Je me mets en route à 8h. Le chemin est plat. Je longe une rivière, traverse une forêt ou deux. J’ai croisé pas mal de SOBO qui marchaient en groupe et je m’attends à en croiser d’avantage ces prochains jours. Ça me fait plaisir de croiser du monde en cours de route ; ils me donnent le sourire. Surtout un homme qui marchait à poil. Lui, il m’a carrément fait rigoler. Hahah ! Il y a quand même des phénomènes, sur ce trail...

J’enlève mes baskets et marche les deux derniers kilomètres qui me séparent de la hut en chaussettes. J’ai mal aux pieds, un truc de fou !

En cours de route, je prends le temps de me rincer dans une rivière. Ça fait déjà quatre jours que je ne me suis pas lavée et je me sens sale. En plus, j’ai mes règles.

Une fois arrivée à la hut, (qui est incroyablement chouette et neuve), je m’étire, masse mes pieds et mes jambes et mange avec deux New Yorkais avec qui je partage les lieux. Ils me proposent du Whisky ; je décline l’offre. On passe une super soirée ensemble ! Que des rires !

Je me coupe les ongles des pieds et, manque de bol, celui du petit doigt me reste entièrement dans la main. Je souris « combien m’en restera-t-il à la fin ? »

Je bouquine et ne tarde pas à m’endormir.

14.02.20 (J 49)

Je me mets en route à 7h. Je pars à jeûn, car j’en ai déjà marre de ne bouffer que du Radix... Le terrain est toujours plat et les paysages ne sont pas des plus exceptionnels. C’est mon dernier jour de marche avant d’arriver au petit bled de Boyle. Il fait beau et chaud par contre, ce matin, mon genou me fait mal d’entrée. Lorsque c’est plat, ça va plus ou moins, mais dès que ça monte ou que ça descend un peu, j’ai de la peine à le plier et je pète de mal.
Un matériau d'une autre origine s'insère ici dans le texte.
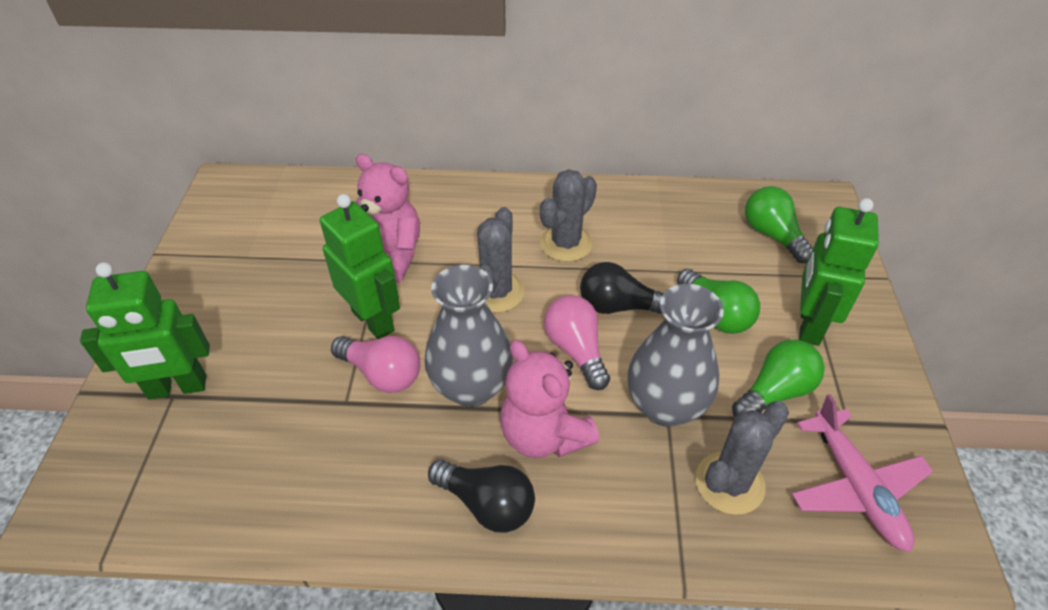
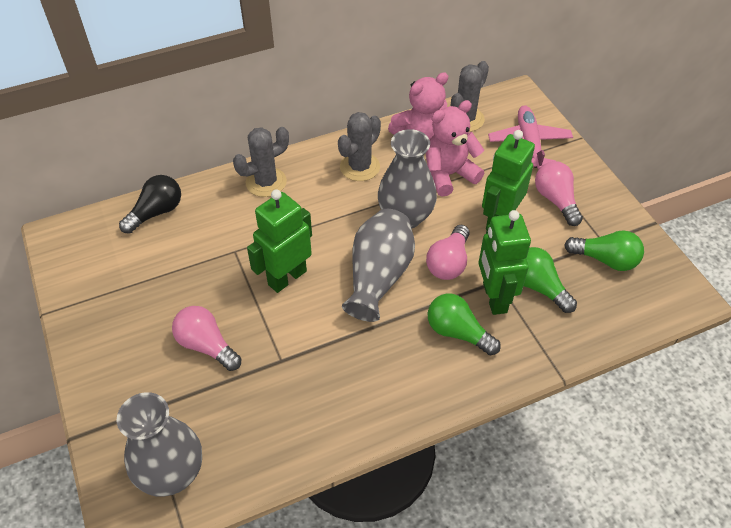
black light bulb: [428,460,535,533] [580,262,664,314] = 2 -> [119,175,181,234] = 1
grey vase: [425,265,513,407] [628,284,724,427] = 2 -> [117,392,202,497] [342,209,415,322] [378,129,437,228] = 3
pink light bulb: [331,336,420,393] [544,295,610,390] = 2 -> [172,306,242,371] [426,225,470,280] [535,161,583,226] = 3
À 15h, j’en peux plus. Même à plat, c’est une horreur. Mes pieds, eux aussi, me font terriblement souffrir depuis hier. Quelle merde ! Je décide de quitter le chemin dès que je peux et me traîne (ma jambe gauche, surtout) en bordure d’autoroute. Je crève de mal.

Je lève le pouce. Une bagnole me prend et m’emmène dans le Education Center* de Boyle, là où un colis de nourriture Radix et OSM (barres de céréales) ainsi qu’une bonne douche m’attendent. Je rince mes affaires en même temps que je me lave, moi, sous la douche. Ensuite, j’avale une pizza et une cannette de coca. À la cuisine, il y a une famille qui marche Te Araroa en direction du sud. Un couple et deux enfants de 8 et 10 ans environs. Je discute avec la maman pendant un moment. « Vous êtes courageux, putain ! » Je ne sais vraiment pas comment ils font pour marcher comme ça avec des enfants. Ça doit être stressant et pesant au niveau des quantités de bouffe et d’affaires à se trimballer sur le dos... Eux, ils ont la classe !

*Centre éducatif. Un bâtiment doté d’une immense cuisine, de douches communes et de grands dortoirs.

La fin de journée passe hyper vite. Je me repose et bouquine. J’ai aussi reçu un mail de l’immigration. Ils ont prolongé mon visa de 3 mois. Yes ! Mon genou m’inquiète mais là, je n’ai qu’une hâte ; celle d’avancer et de poursuivre mon chemin qui est encore bien long.